Rather than restoring the 101-year-old Utah Theater to its past glory, Salt Lake City officials are eyeing a plan to redevelop the site on Main Street into a new skyscraper with retail outlets, affordable housing and a new midblock walkway.

The latest idea, now before the city’s Redevelopment Agency (RDA), calls for paying homage to the decaying performance hall by saving and reusing theater bricks, an original signboard, an atrium ceiling skylight, and even some of its plaster sculptures.

But a full-blown restoration of the once-venerable theater — estimated to cost upward of $60 million — “is not financially viable without monumental public investment to address structural, seismic, and code compliance deficiencies,” according to city documents.

The new approach, documents state, recognizes that a huge financial subsidy is unlikely for the Utah Theater, which the city bought for $5.5 million a decade ago during the Great Recession.

Adjacent property owners Hines, a global real estate developer, and Utah-based LaSalle, which has experience in revitalizing historic buildings, have an inside track on negotiations for executing the project, given the site is landlocked for street parking without their involvement.

RDA officials are urging the Salt Lake City Council, in its role as the RDA’s governing board, to approve further talks with the developers to add more detail to the project, including options for building a mixed use high-rise with up to 300 new dwellings, some of them affordable housing, and creating a new midblock walkway and new open space downtown.

Built in 1919 and then called the Pantages Theater, the playhouse was rendered in high neoclassical style and served as Salt Lake City’s leading performance venue for touring acts such as Abbott and Costello, Will Rogers and baseball legend Babe Ruth.

(Tribune file photo) An undated photograph of the Utah Theater in Salt Lake City.

Modifications to the theater over the decades, including its conversion into a movie house in the 1930s, have hurt its chances to receive tax incentives from a listing on the National Register of Historic Places, according to several studies.

The theater’s increasingly water-damaged plaster interior, a growing list of seismic and engineering needs, the lack of available street parking and several new and competing theaters built downtown have all worked against bringing it back to a viable life.

An RDA report issued last summer found a gap of at least $20 million in potentially available funding and the costs of basic structural improvements to restore the dilapidated theater, which sits on a 0.89-acre parcel at 144-158 S. Main.
....................
■ **EXERCISE DETAILS**
Repeat the portion of the Utah Theater article starting with "But a full-blown" and going on through "the Great Recession.".

Text extractions by page
....................
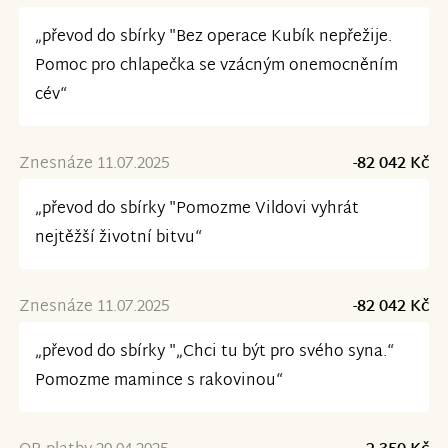
„převod do sbírky "Bez operace Kubík nepřežije.
Pomoc pro chlapečka se vzácným onemocněním
cév“
Znesnáze 11.07.2025
-82 042 Kč
„převod do sbírky "Pomozme Vildovi vyhrát
nejtěžší životní bitvu“
Znesnáze 11.07.2025
-82 042 Kč
„převod do sbírky "„Chci tu být pro svého syna.“
Pomozme mamince s rakovinou“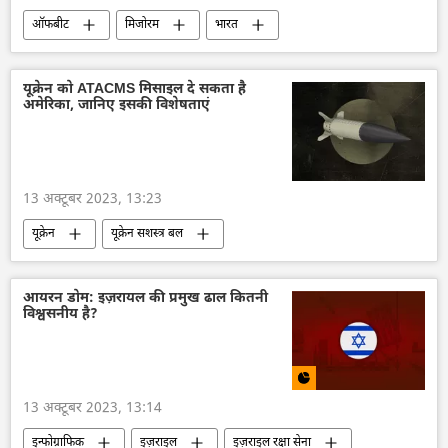
ऑफबीट
मिजोरम
भारत
जानवर
प्रकृति संरक्षण
विज्ञान एवं प्रौद्योगिकी
पर्यावरण
यूक्रेन को ATACMS मिसाइल दे सकता है
अमेरिका, जानिए इसकी विशेषताएं
पर्यावरणवाद
13 अक्टूबर 2023, 13:23
यूक्रेन
यूक्रेन सशस्त्र बल
यूक्रेन का जवाबी हमला
हथियारों की आपूर्ति
अमेरिका
फ्रांस
जो बाइडन
आयरन डोम: इज़रायल की प्रमुख ढाल कितनी
विश्वसनीय है?
इन्फोग्राफिक
13 अक्टूबर 2023, 13:14
इन्फोग्राफिक
इज़राइल
इज़राइल रक्षा सेना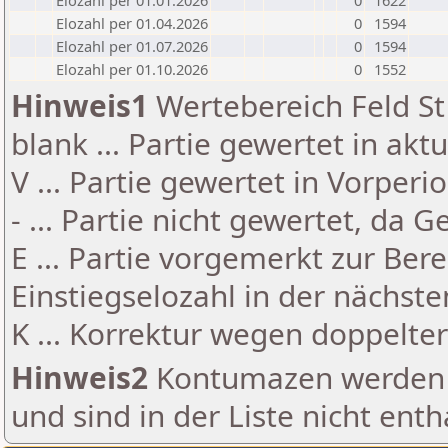
Elozahl per 01.01.2026
0
1622
Elozahl per 01.04.2026
0
1594
Elozahl per 01.07.2026
0
1594
Elozahl per 01.10.2026
0
1552
Hinweis1
Wertebereich Feld St 
blank ... Partie gewertet in akt
V ... Partie gewertet in Vorperi
- ... Partie nicht gewertet, da 
E ... Partie vorgemerkt zur Be
Einstiegselozahl in der nächst
K ... Korrektur wegen doppelt
Hinweis2
Kontumazen werden g
und sind in der Liste nicht enth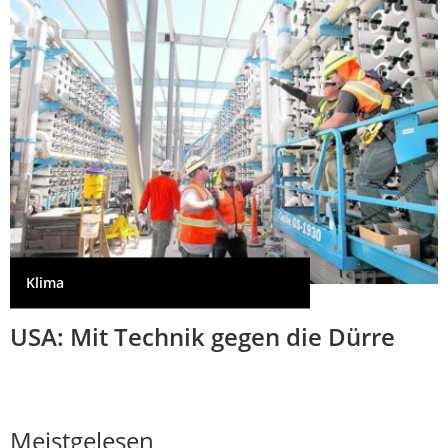
Klima
USA: Mit Technik gegen die Dürre
Meistgelesen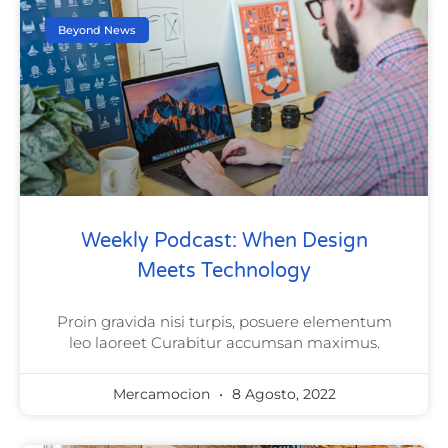
Beyond News
Weekly Podcast: When Design
Meets Technology
Proin gravida nisi turpis, posuere elementum
leo laoreet Curabitur accumsan maximus.
Mercamocion
8 Agosto, 2022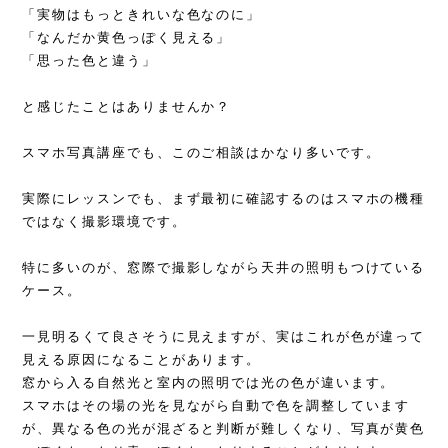
「実物はもっときれいな色なのに」
「なんだか黄色っぽく見える」
「思った色と違う」
と感じたことはありませんか？
スマホ写真講座でも、このご相談はかなり多いです。
実際にレッスンでも、まず最初に確認するのはスマホの機種
ではなく撮影環境です。
特に多いのが、窓際で撮影しながら天井の照明もつけている
ケース。
一見明るくて良さそうに見えますが、実はこれが色が違って
見える原因になることがあります。
窓から入る自然光と室内の照明では光の色が違います。
スマホはその場の光を見ながら自動で色を調整しています
が、異なる色の光が混ざると判断が難しくなり、写真が黄色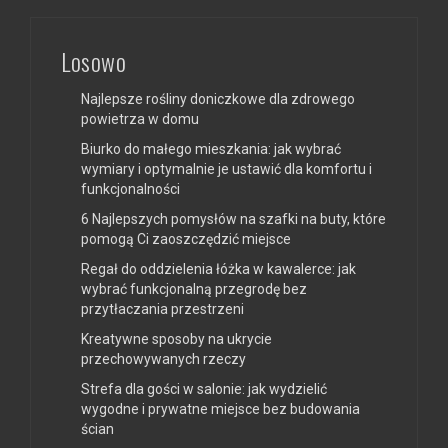
Losowo
Najlepsze rośliny doniczkowe dla zdrowego
powietrza w domu
Biurko do małego mieszkania: jak wybrać
wymiary i optymalnie je ustawić dla komfortu i
funkcjonalności
6 Najlepszych pomysłów na szafki na buty, które
pomogą Ci zaoszczędzić miejsce
Regał do oddzielenia łóżka w kawalerce: jak
wybrać funkcjonalną przegrodę bez
przytłaczania przestrzeni
Kreatywne sposoby na ukrycie
przechowywanych rzeczy
Strefa dla gości w salonie: jak wydzielić
wygodne i prywatne miejsce bez budowania
ścian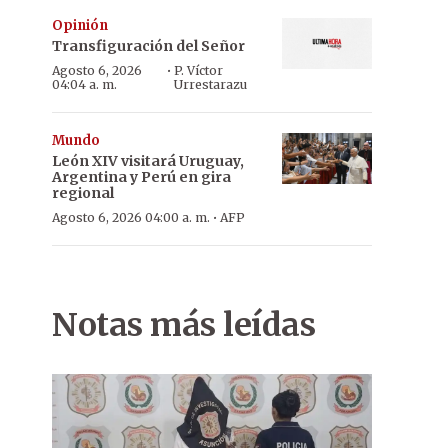
Opinión
Transfiguración del Señor
·
Agosto 6, 2026
P. Víctor
04:04 a. m.
Urrestarazu
Mundo
León XIV visitará Uruguay,
Argentina y Perú en gira
regional
·
Agosto 6, 2026 04:00 a. m.
AFP
Notas más leídas
No pudo. El concejal herido fue asistido hasta un hospital, pero y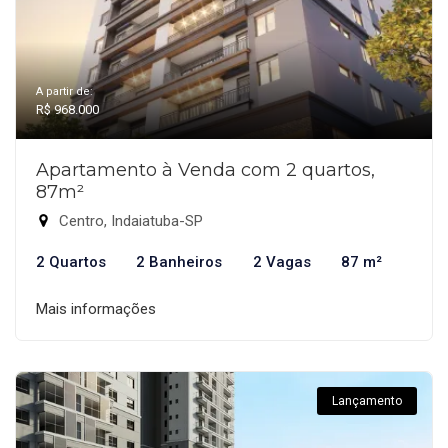
A partir de:
R$ 968.000
Apartamento à Venda com 2 quartos,
87m²
Centro, Indaiatuba-SP
2 Quartos
2 Banheiros
2 Vagas
87 m²
Mais informações
Lançamento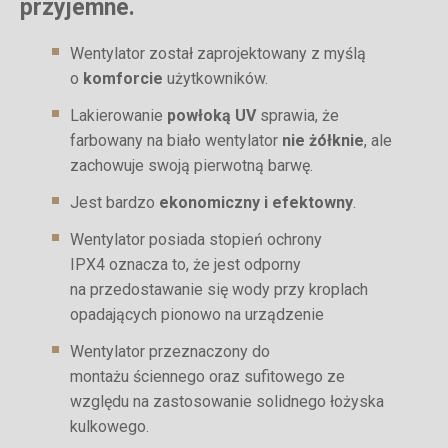
przyjemne.
Wentylator został zaprojektowany z myślą
o
komforcie
użytkowników.
Lakierowanie
powłoką UV
sprawia, że
farbowany na biało wentylator
nie żółknie
, ale
zachowuje swoją pierwotną barwę.
Jest bardzo
ekonomiczny i efektowny
.
Wentylator posiada stopień ochrony
IPX4 oznacza to, że jest odporny
na przedostawanie się wody przy kroplach
opadających pionowo na urządzenie
Wentylator przeznaczony do
montażu ściennego oraz sufitowego ze
względu na zastosowanie solidnego łożyska
kulkowego.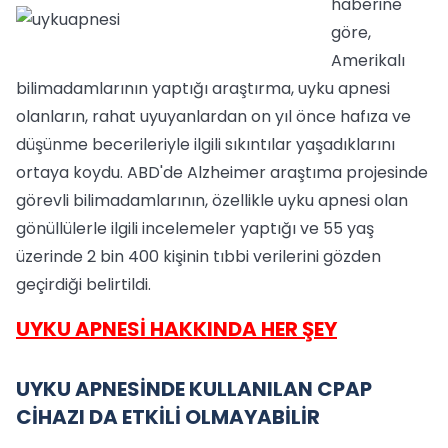
haberine
göre,
Amerikalı
bilimadamlarının yaptığı araştırma, uyku apnesi
olanların, rahat uyuyanlardan on yıl önce hafıza ve
düşünme becerileriyle ilgili sıkıntılar yaşadıklarını
ortaya koydu. ABD'de Alzheimer araştıma projesinde
görevli bilimadamlarının, özellikle uyku apnesi olan
gönüllülerle ilgili incelemeler yaptığı ve 55 yaş
üzerinde 2 bin 400 kişinin tıbbi verilerini gözden
geçirdiği belirtildi.
UYKU APNESİ HAKKINDA HER ŞEY
UYKU APNESİNDE KULLANILAN CPAP
CİHAZI DA ETKİLİ OLMAYABİLİR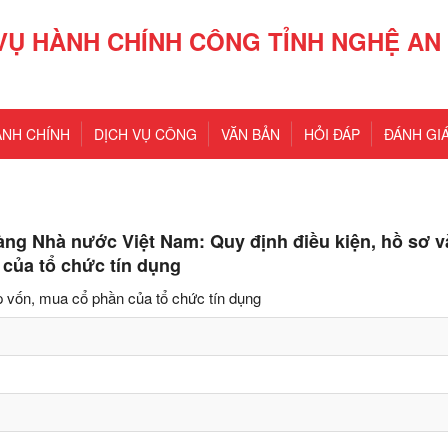
VỤ HÀNH CHÍNH CÔNG TỈNH NGHỆ AN
ÀNH CHÍNH
DỊCH VỤ CÔNG
VĂN BẢN
HỎI ĐÁP
ĐÁNH GIÁ
ng Nhà nước Việt Nam: Quy định điều kiện, hồ sơ v
 của tổ chức tín dụng
óp vốn, mua cổ phần của tổ chức tín dụng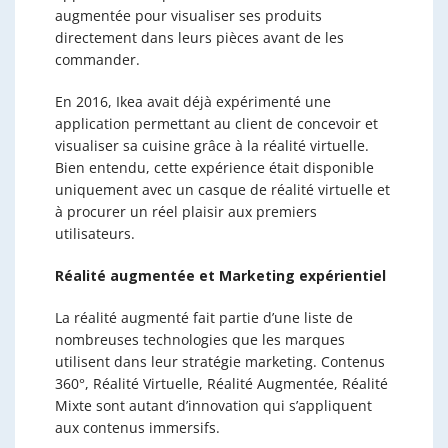
augmentée pour visualiser ses produits
directement dans leurs pièces avant de les
commander.
En 2016, Ikea avait déjà expérimenté une
application permettant au client de concevoir et
visualiser sa cuisine grâce à la réalité virtuelle.
Bien entendu, cette expérience était disponible
uniquement avec un casque de réalité virtuelle et
à procurer un réel plaisir aux premiers
utilisateurs.
Réalité augmentée et Marketing expérientiel
La réalité augmenté fait partie d’une liste de
nombreuses technologies que les marques
utilisent dans leur stratégie marketing. Contenus
360°, Réalité Virtuelle, Réalité Augmentée, Réalité
Mixte sont autant d’innovation qui s’appliquent
aux contenus immersifs.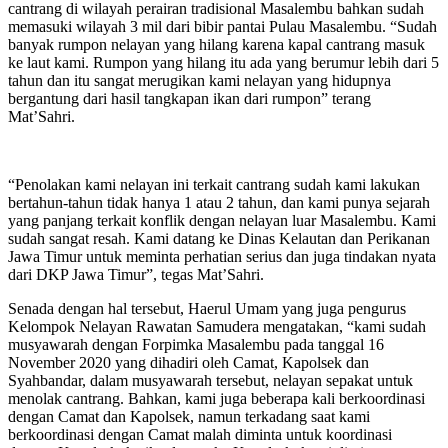
cantrang di wilayah perairan tradisional Masalembu bahkan sudah
memasuki wilayah 3 mil dari bibir pantai Pulau Masalembu. “Sudah
banyak rumpon nelayan yang hilang karena kapal cantrang masuk
ke laut kami. Rumpon yang hilang itu ada yang berumur lebih dari 5
tahun dan itu sangat merugikan kami nelayan yang hidupnya
bergantung dari hasil tangkapan ikan dari rumpon” terang
Mat’Sahri.
“Penolakan kami nelayan ini terkait cantrang sudah kami lakukan
bertahun-tahun tidak hanya 1 atau 2 tahun, dan kami punya sejarah
yang panjang terkait konflik dengan nelayan luar Masalembu. Kami
sudah sangat resah. Kami datang ke Dinas Kelautan dan Perikanan
Jawa Timur untuk meminta perhatian serius dan juga tindakan nyata
dari DKP Jawa Timur”, tegas Mat’Sahri.
Senada dengan hal tersebut, Haerul Umam yang juga pengurus
Kelompok Nelayan Rawatan Samudera mengatakan, “kami sudah
musyawarah dengan Forpimka Masalembu pada tanggal 16
November 2020 yang dihadiri oleh Camat, Kapolsek dan
Syahbandar, dalam musyawarah tersebut, nelayan sepakat untuk
menolak cantrang. Bahkan, kami juga beberapa kali berkoordinasi
dengan Camat dan Kapolsek, namun terkadang saat kami
berkoordinasi dengan Camat malah diminta untuk koordinasi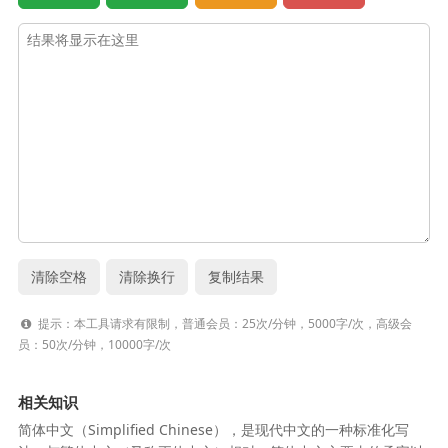
提示：本工具请求有限制，普通会员：25次/分钟，5000字/次，高级会
员：50次/分钟，10000字/次
相关知识
简体中文（Simplified Chinese），是现代中文的一种标准化写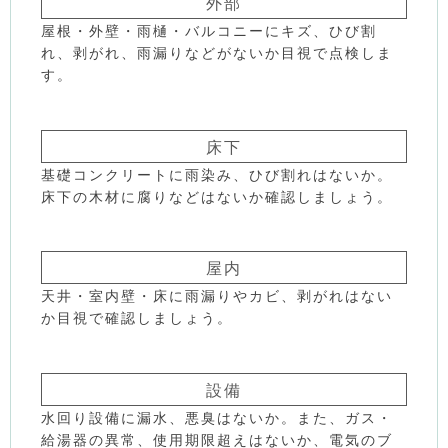
外部
屋根・外壁・雨樋・バルコニーにキズ、ひび割
れ、剥がれ、雨漏りなどがないか目視で点検しま
す。
床下
基礎コンクリートに雨染み、ひび割れはないか。
床下の木材に腐りなどはないか確認しましょう。
屋内
天井・室内壁・床に雨漏りやカビ、剥がれはない
か目視で確認しましょう。
設備
水回り設備に漏水、悪臭はないか。また、ガス・
給湯器の異常、使用期限超えはないか、電気のブ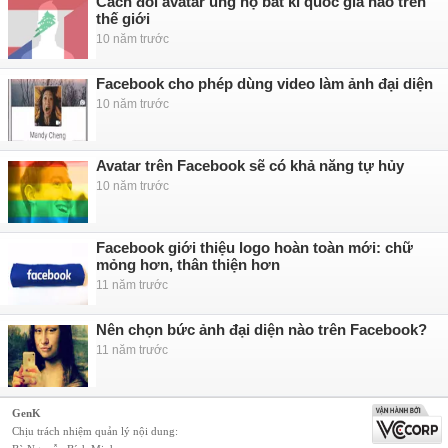
Cách đổi avatar ủng hộ bất kì quốc gia nào trên
thế giới
10 năm trước
Facebook cho phép dùng video làm ảnh đại diện
10 năm trước
Avatar trên Facebook sẽ có khả năng tự hủy
10 năm trước
Facebook giới thiệu logo hoàn toàn mới: chữ
mỏng hơn, thân thiện hơn
11 năm trước
Nên chọn bức ảnh đại diện nào trên Facebook?
11 năm trước
GenK
Chịu trách nhiệm quản lý nội dung: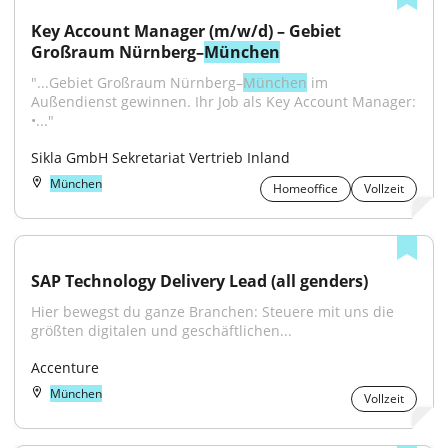
Key Account Manager (m/w/d) – Gebiet 
Großraum Nürnberg–
München
"...Gebiet Großraum Nürnberg–
München
 im 
Außendienst gewinnen. Ihr Job als Key Account Manager: 
•..."
Sikla GmbH Sekretariat Vertrieb Inland
München
Homeoffice
Vollzeit
SAP Technology Delivery Lead (all genders)
Hier bewegst du ganze Branchen: Steuere mit uns die 
größten digitalen und geschäftlichen...
Accenture
München
Vollzeit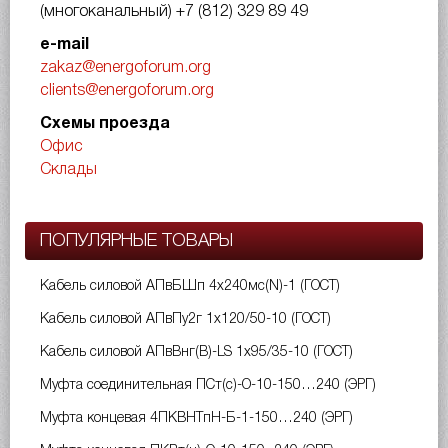
(многоканальный)
+7 (812) 329 89 49
e-mail
zakaz@energoforum.org
clients@energoforum.org
Схемы проезда
Офис
Склады
ПОПУЛЯРНЫЕ ТОВАРЫ
Кабель силовой АПвБШп 4х240мс(N)-1 (ГОСТ)
Кабель силовой АПвПу2г 1х120/50-10 (ГОСТ)
Кабель силовой АПвВнг(B)-LS 1х95/35-10 (ГОСТ)
Муфта соединительная ПСт(с)-О-10-150…240 (ЭРГ)
Муфта концевая 4ПКВНТпН-Б-1-150…240 (ЭРГ)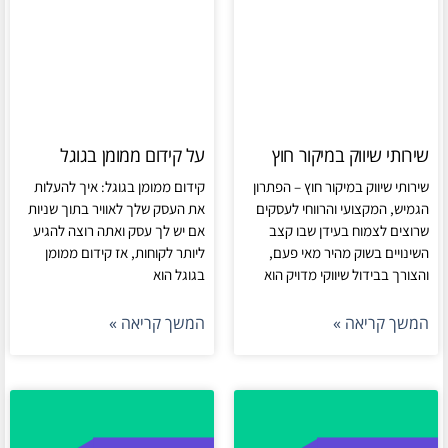
שירותי שיווק במיקור חוץ
על קידום ממומן בגוגל
שירותי שיווק במיקור חוץ – הפתרון
קידום ממומן בגוגל: איך להעלות
הגמיש, המקצועי והרווחי לעסקים
את העסק שלך לאוויר בתוך שניות
שרוצים לצמוח בעידן שבו קצב
אם יש לך עסק ואתה רוצה להגיע
השינויים בשוק מהיר מאי פעם,
ליותר לקוחות, אז קידום ממומן
והצורך בבידול שיווקי מדויק הוא
בגוגל הוא
המשך קריאה »
המשך קריאה »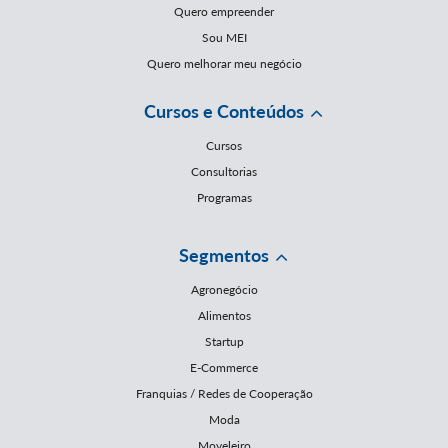
Quero empreender
Sou MEI
Quero melhorar meu negócio
Cursos e Conteúdos
Cursos
Consultorias
Programas
Segmentos
Agronegócio
Alimentos
Startup
E-Commerce
Franquias / Redes de Cooperação
Moda
Moveleiro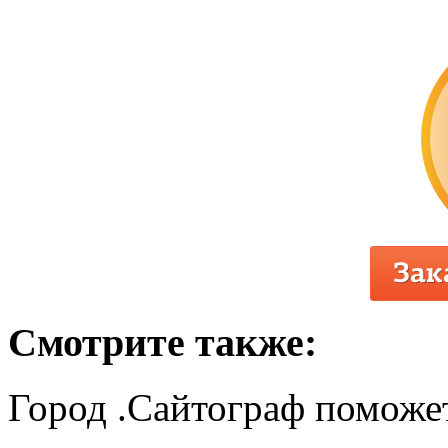
Смотрите также:
Город .Сайтограф поможет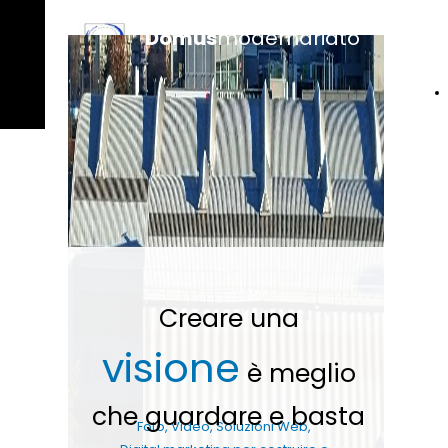
Domus
modernariato
HOME
About
facebook
linkedin
instagram
whatsapp
Creare una
visione
è meglio
che guardare e basta
Foto, Video, Soluzioni Web,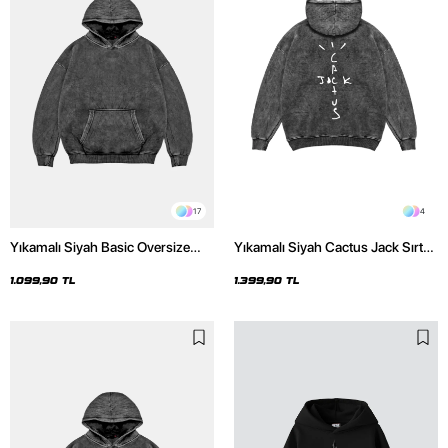
17
4
Yıkamalı Siyah Basic Oversize
Yıkamalı Siyah Cactus Jack Sırt
Unisex Hoodie
Baskılı Oversize Unisex Hoodie
1.099,90 TL
1.399,90 TL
....................
■ **RESPONSE**
But a full-blown restoration of the once-venerable theater — estimated to cost upward of $60 million — “is not financially viable without monumental public investment to address structural, seismic, and code compliance deficiencies,” according to city documents.

The new approach, documents state, recognizes that a huge financial subsidy is unlikely for the Utah Theater, which the city bought for $5.5 million a decade ago during the Great Recession.